TEXT SECTION –
-*-*-

On 28.09.2015 19:57, Eric W. Biederman wrote:
> Konstantin Khlebnikov <khlebnikov-XoJtRXgx1JseBXzfvpsJ4g@public.gmane.org> writes:
>
>> If pid is negative then getvpid() returns pid of parent task for -pid.
>
> Now that I am noticing this.  I don't think I have seen any discussion
> about justifying a syscall getting another processes parent pid.  My
> apologies if I just missed it.
>

Sorry for late response. This completely fell out of my mind after LinuxCon.

> Why do we want the the parent pid?  We can we usefully do with it?
> Is proc really that bad of an interface?
>
> Fetching a parent pid feels like a separate logical operation
> from pid translation.  Which makes me a bit uneasy about this
> part of the conversation.

Yep proc interface is bad. /proc/$pid/stat is almost impossible to
parse without flaws because task could set second field "comm" into
any string and fake ppid  - for example ") Z 1". /proc/$pid/status
is better but it has more information and thus slower.

This trick for distant getppid looks cheap useful:
in this interface space of negative pids is free for use.

>
>> Examples:
>> getvpid(pid, ns, -1)      - get pid in our pid namespace
>> getvpid(pid, -1, ns)      - get pid in container
>> getvpid(pid, -1, ns) > 0  - is pid is reachable from container?
>> getvpid(1, ns1, ns2) > 0  - is ns1 inside ns2?
>> getvpid(1, ns1, ns2) == 0 - is ns1 outside ns2?

-*-*-

WRITTEN TASK 1 – Extract the records from the line containing "Between Absentee by" through the end of the records, repeating those lines unchanged and leaving out the pictures.

(Records from a dataset)
-*-*-

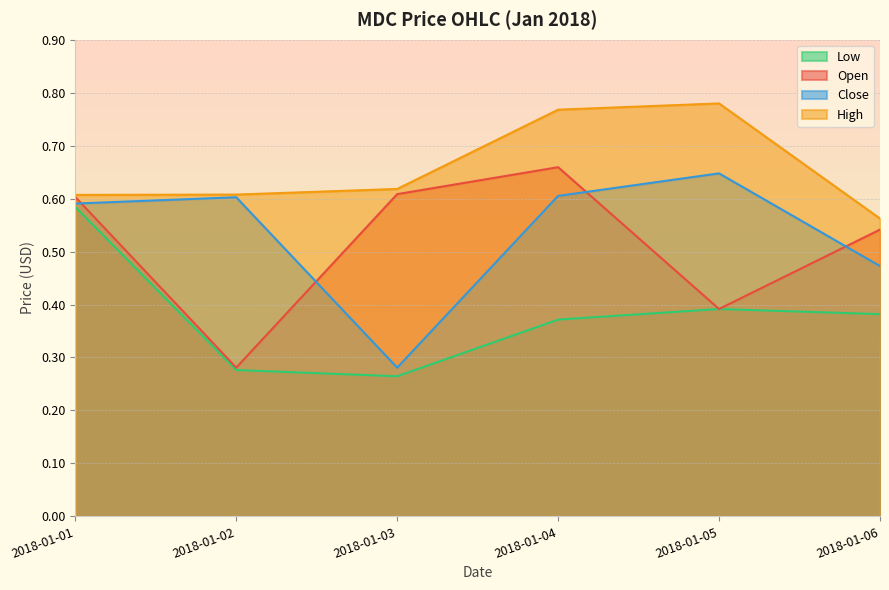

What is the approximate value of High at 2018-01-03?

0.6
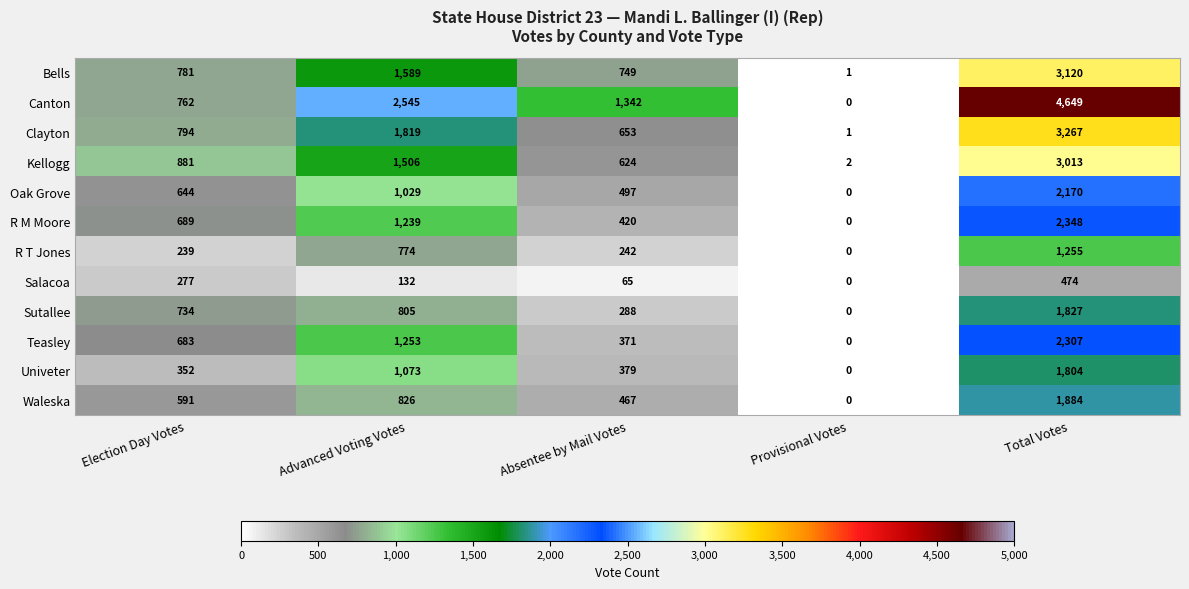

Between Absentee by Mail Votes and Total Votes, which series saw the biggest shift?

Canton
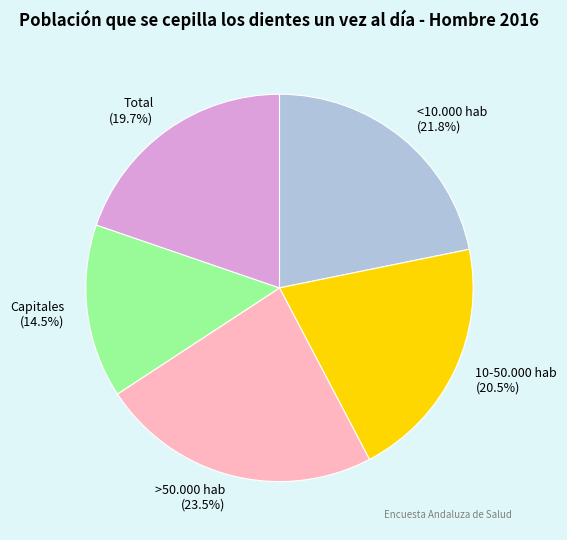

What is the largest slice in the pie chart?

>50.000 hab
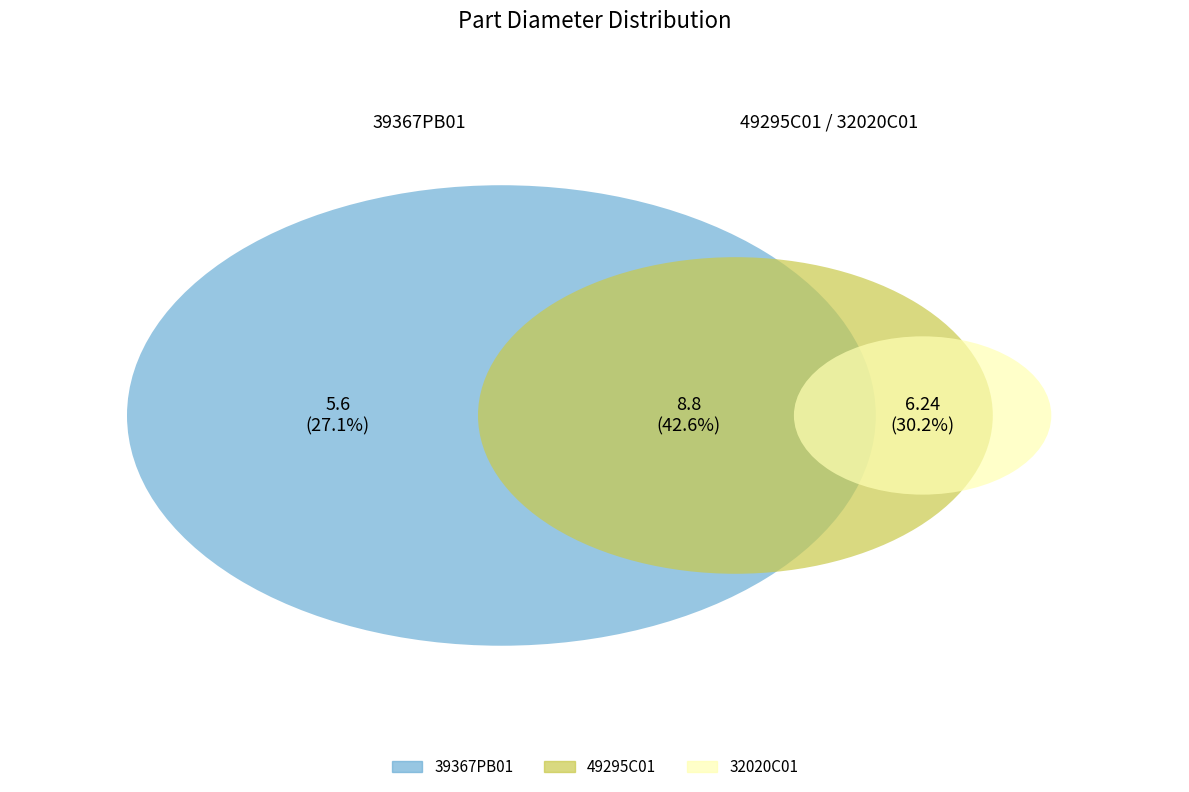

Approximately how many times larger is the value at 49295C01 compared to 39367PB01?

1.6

-*-*-

WRITTEN TASK 2 – Rewrite everything in the getvpid discussion from "Sorry for late" down to "and thus slower.", putting "errors" in place of "flaws".

RESPONSE BOX 1 –
Between Absentee by Mail Votes and Total Votes, which series saw the biggest shift?

Canton

What is the largest slice in the pie chart?

>50.000 hab

Approximately how many times larger is the value at 49295C01 compared to 39367PB01?

1.6

RESPONSE BOX 2 –
Sorry for late response. This completely fell out of my mind after LinuxCon.

> Why do we want the the parent pid?  We can we usefully do with it?
> Is proc really that bad of an interface?
>
> Fetching a parent pid feels like a separate logical operation
> from pid translation.  Which makes me a bit uneasy about this
> part of the conversation.

Yep proc interface is bad. /proc/$pid/stat is almost impossible to
parse without errors because task could set second field "comm" into
any string and fake ppid  - for example ") Z 1". /proc/$pid/status
is better but it has more information and thus slower.